Sean Cavanaugh · Mar 9, 2004

Matt said:
Yes it is normal.

There's 2 ways to tackle it.

1. Everytime you publish a new version of your DLL, change the file name.
For example MYDLL10.DLL MYDLL11.DLL MYDLL12.DLL, etc..

2. You can manage the exports in the .DEF file. In C++ it's really a pain
though because of the mangled names.

3. Call LoadLibrary and GetProcAdddress manually.

with #2 an #3 its very handy to extern "C" everything you can to
simplify the naming of everything possible. It should be trivial to
take something like the output of dumpbin /exports foo.dll and
autogenerate some code to do #3 for you, a fill out global function
pointers. Exported member functions are a big pain, the function ptr
overhead is already there in this case, so you might as well make the
function virtual and stop exporting it.

Nick Bishop · Mar 15, 2004

Sean Cavanaugh said:
3. Call LoadLibrary and GetProcAdddress manually.

with #2 an #3 its very handy to extern "C" everything you can to
simplify the naming of everything possible.

#3 is going to be very painful, but I'd like to explore #2 a bit
further. We already use a .DEF file

I must admit, I don't understand the concept of .DEF files, so where
can I get some information about what role they play and how they
operate?

I do know the following:
a. We have a "home-made" gendefs program that is used to generate
the debug version of the .DEF file automatically, and the build
process builds this.
b. This is not used in the release version.
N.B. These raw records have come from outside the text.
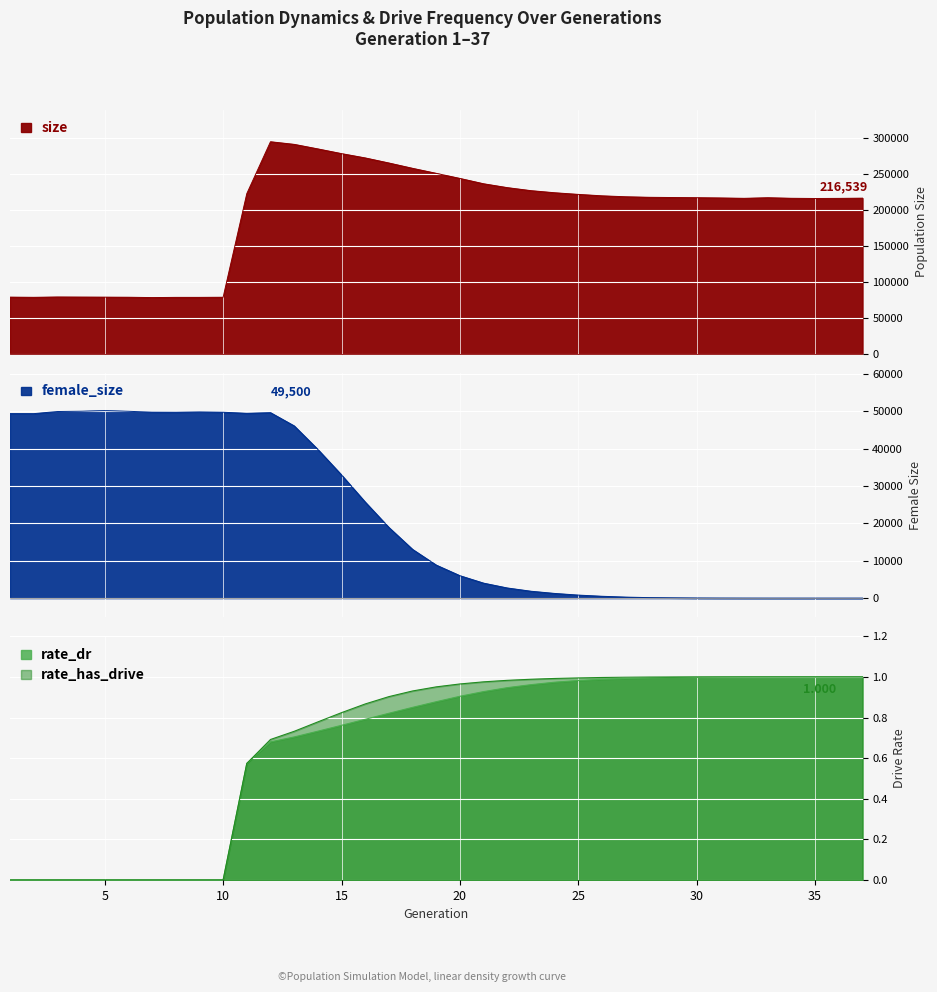

What is the value of the size point at the 37th from the left?

216539.0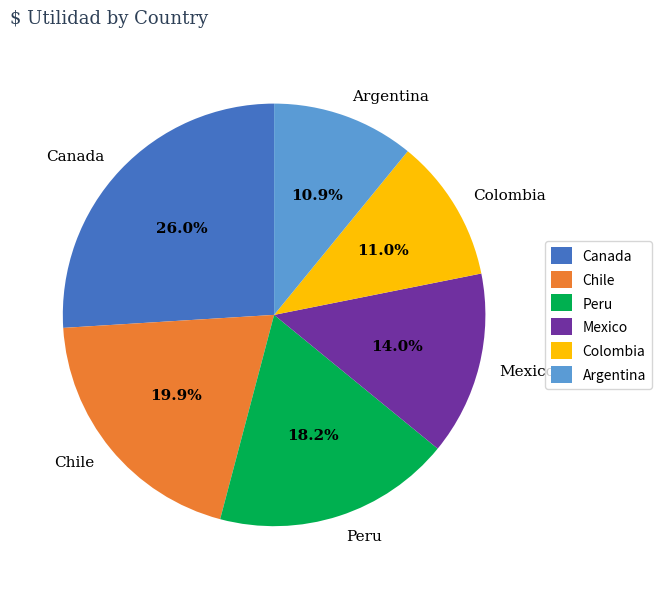

Which category has the biggest portion of the pie?

Canada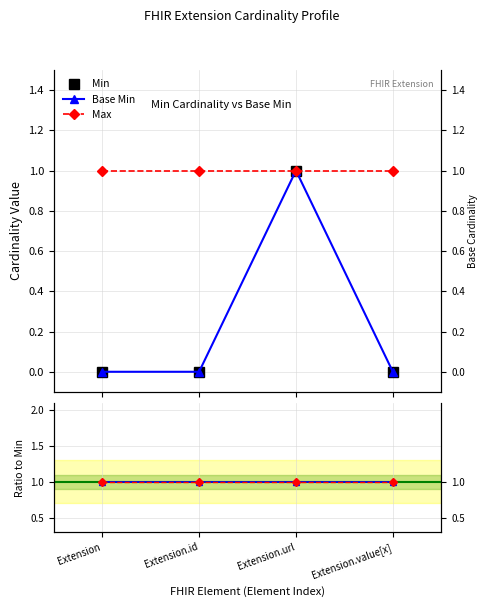

Reading right to left, list all the values displayed in this chart.

Min: Extension.value[x]=0	Extension.url=1	Extension.id=0	Extension=0
Base Min: Extension.value[x]=0	Extension.url=1	Extension.id=0	Extension=0
Max: Extension.value[x]=1	Extension.url=1	Extension.id=1	Extension=1
Base Min / Min: Extension.value[x]=1	Extension.url=1	Extension.id=1	Extension=1
Max / Min: Extension.value[x]=1	Extension.url=1	Extension.id=1	Extension=1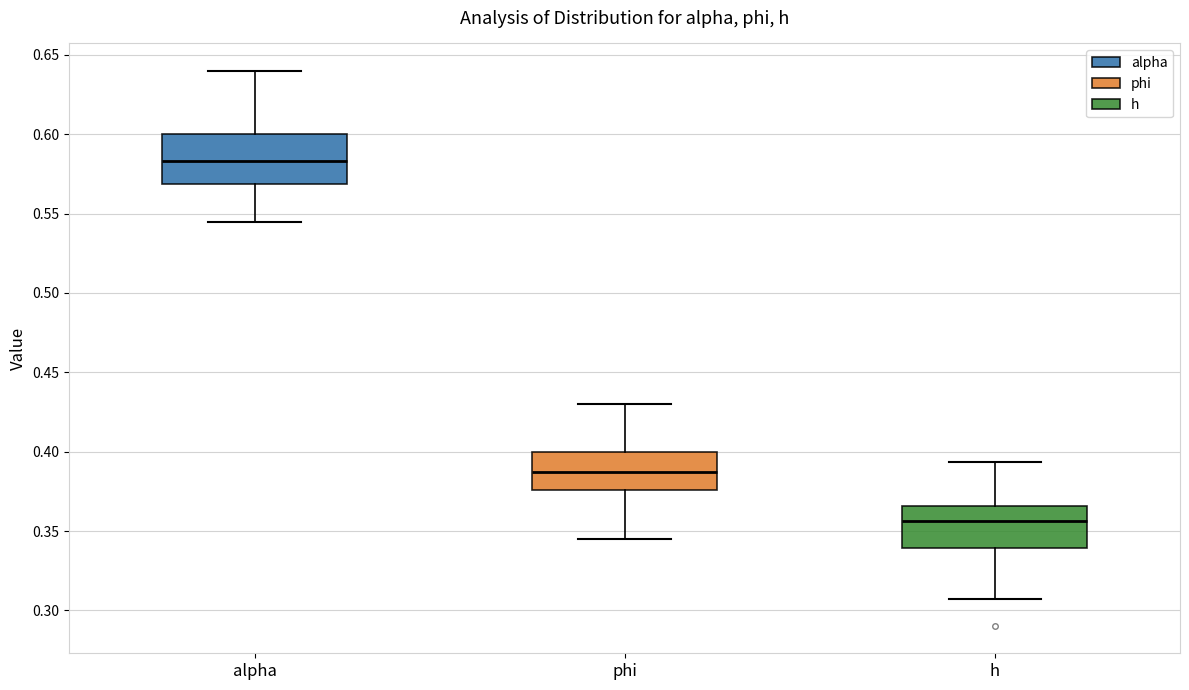

Where does the median line of the box for alpha sit on the y-axis? The values are not printed on the chart, so give them approximately, as read against the axis.

0.585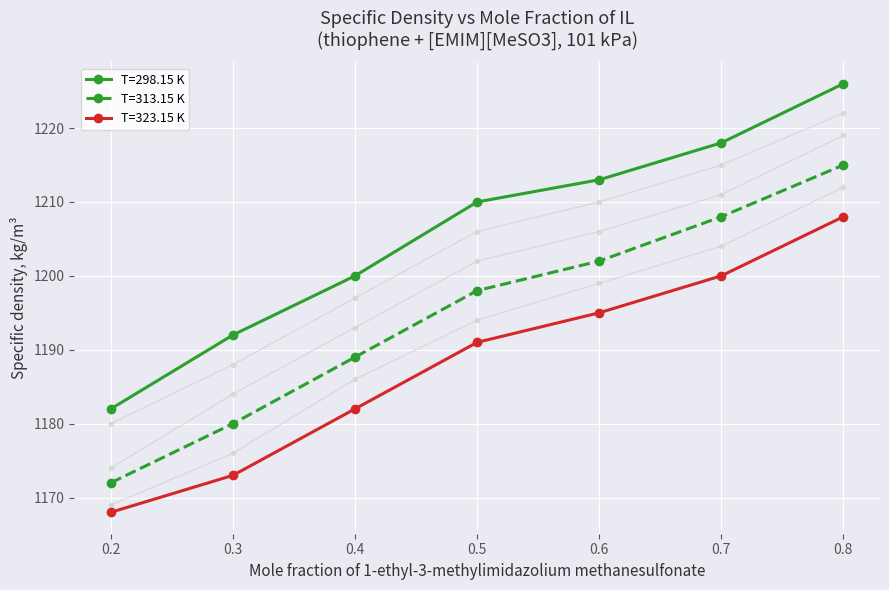

The value of T=323.15 K at 0.6 is 1195. True or false?

True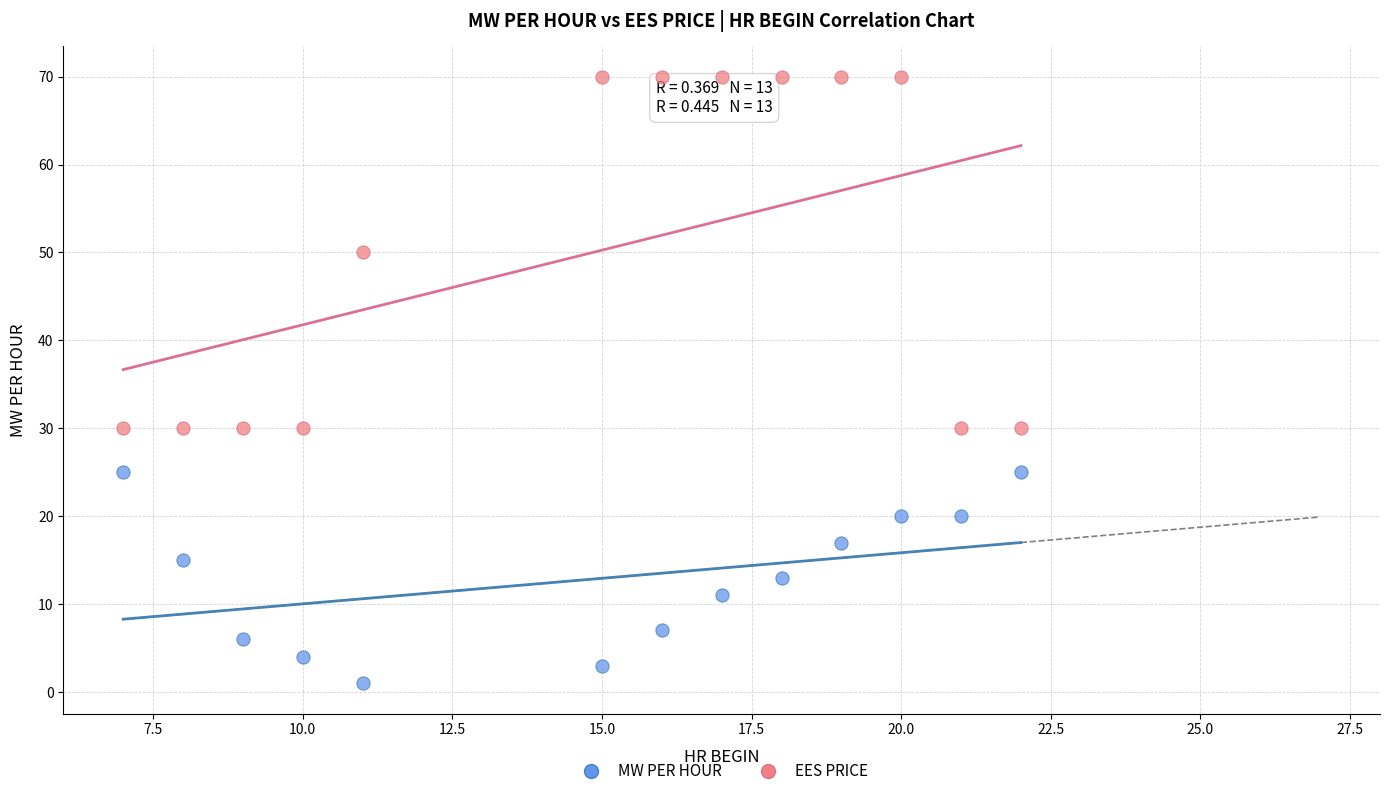

Across all data points, what is the range of X values (max minus min)?

15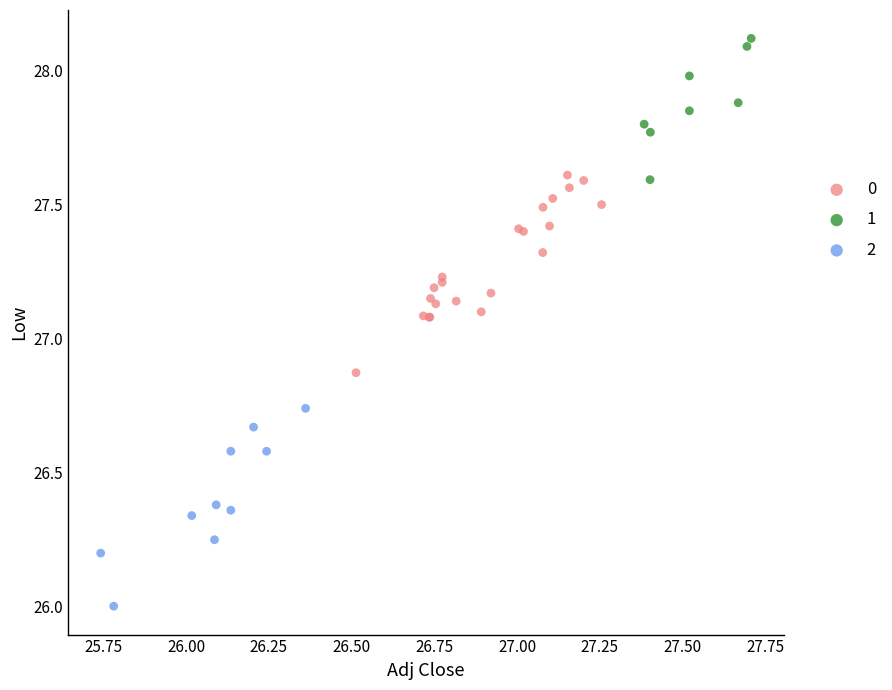

What are all the series names shown in the legend?

0, 1, 2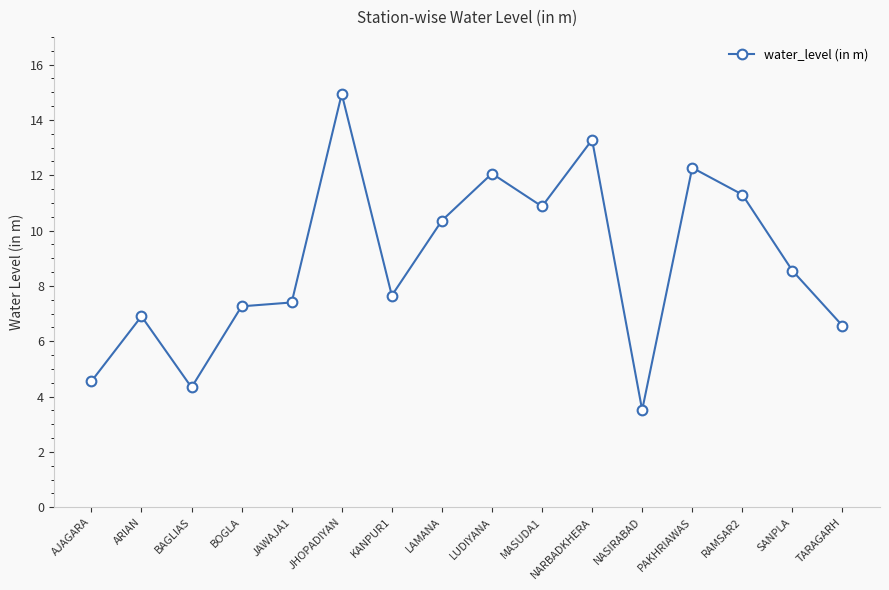

What is the minimum value shown in the chart?

3.5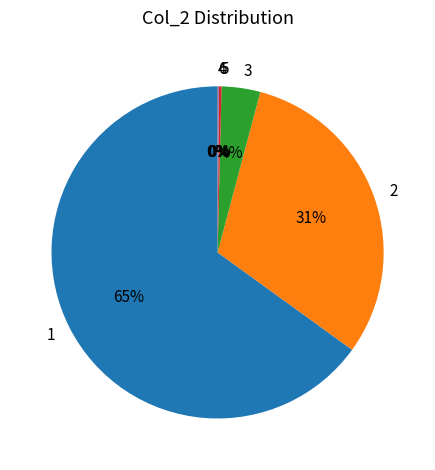

Is 2 the majority of the pie?

No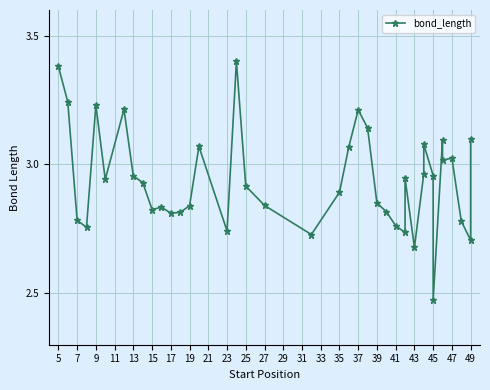

How many interior local valleys (lower than both neighbors) does the data have?

11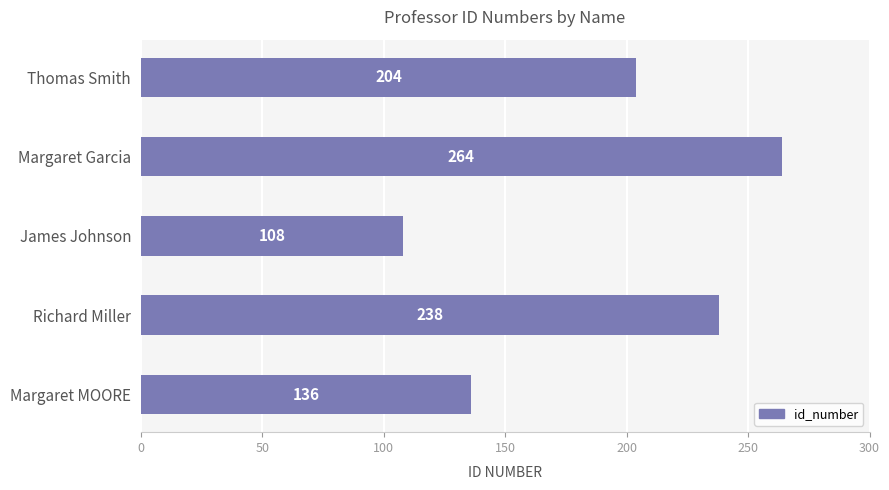

What is the smallest value displayed?

108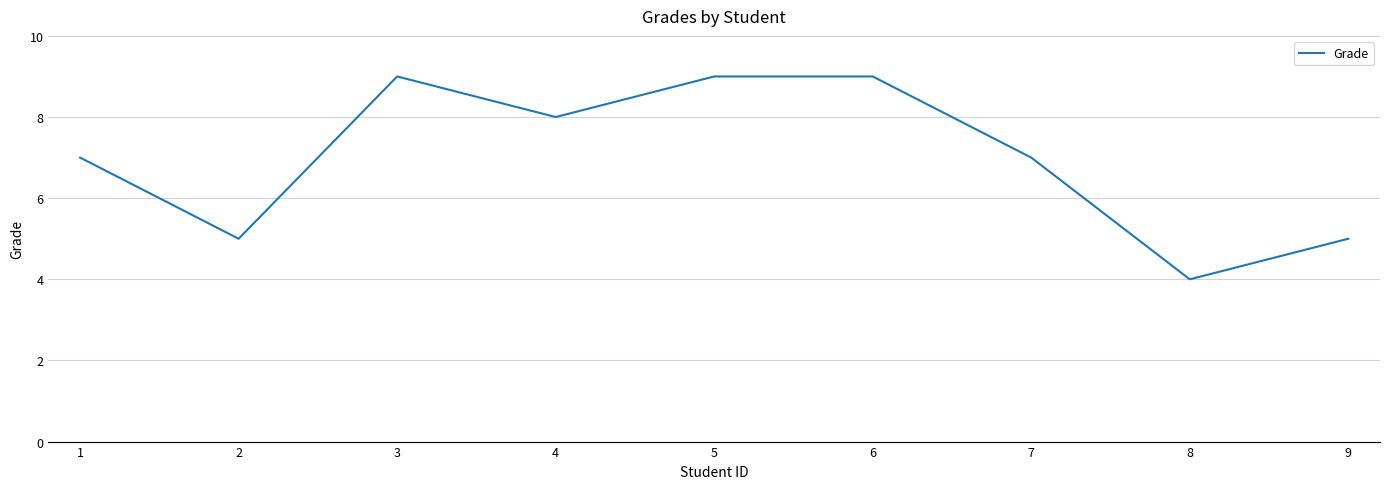

What is the greatest value displayed?

9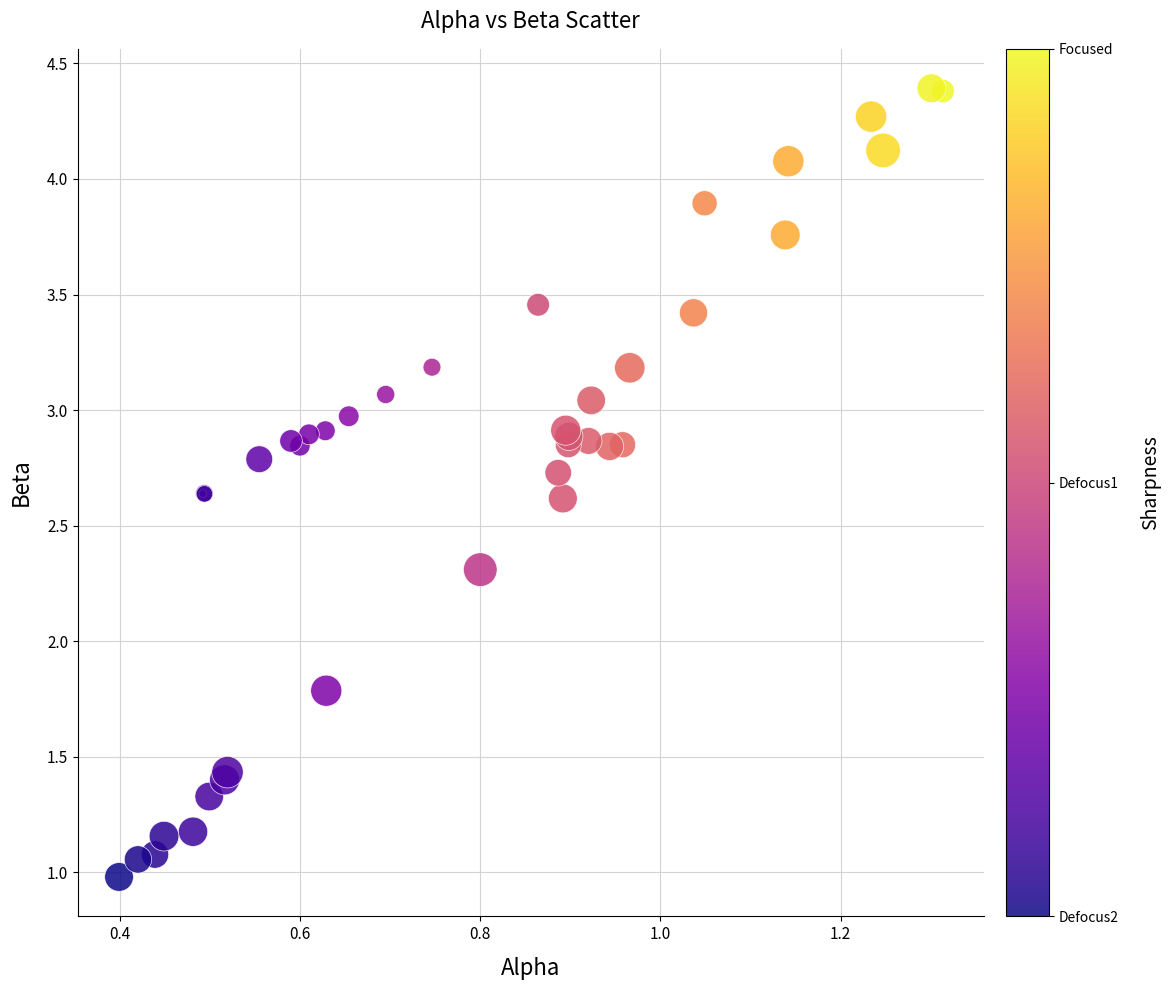

What Y value in the scatter plot is closest to 2?

1.8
We edit the .DEF file
by hand and put in the mangled name, and the next sequence number.
The .DEF file is stored in the source control (visual sourcesafe).
Extract follows:

EXPORTS
?end@?$_Iosb@H@std@@2W4_Seekdir@12@B @ 1 NONAME
...
?_ReScoreBUMS@@YA_NJPADH@Z @ 11513 NONAME
?UnloadAll_SPECIAL@All_Data@@QAEXPBQBD@Z @ 11514 NONAME

The mangled names are not a problem to us: the linker (when trying to
link c2.dll) will complain about "?funny_name_of_blah@some_blah" and
we just pick that up and cut-paste into the .DEF file along with the @
<seq-no> NONAME

Come to think of it, it was in the debug build that I saw the
necessity of replacing all the DLLs (without ever trying the release
build).

Now, is it possible that if I abandon the auto-generation on the debug
side of things, that the problems would eventually go away?

Sorry, what was I experiencing again ...
... some linker problems, or
... a murderous hatred of an American guy that wears glasses?

email replies ignored

Nick Bishop · Mar 15, 2004

In our large system, compiled on Win 2000, we have these DLLs:
a.dll
b.dll
c1.dll
c2.dll
.
.
c50.dll
d.exe

a.dll does not depend on anything (except operating system calls).
b.dll depends on a.dll [...]
Post script:
There is another application made up as follows:
e.dll, depends on b.dll and a.dll
f.exe
We also had a bug fix to f.exe, and (we assume) we had to recompile
e.dll because of the same behaviour exhibited by c1 to c50.dll.

Summary:
1. We simply can't understand why we had to replace the debug
version of a.dll on the debug test server. I double checked and there
was no change to the source code for a.dll.

Thanks to the two people who answered the main question.

Was anybody able to shed light on this other problem of why we had to replace a.dll?

Nick
email replies ignored.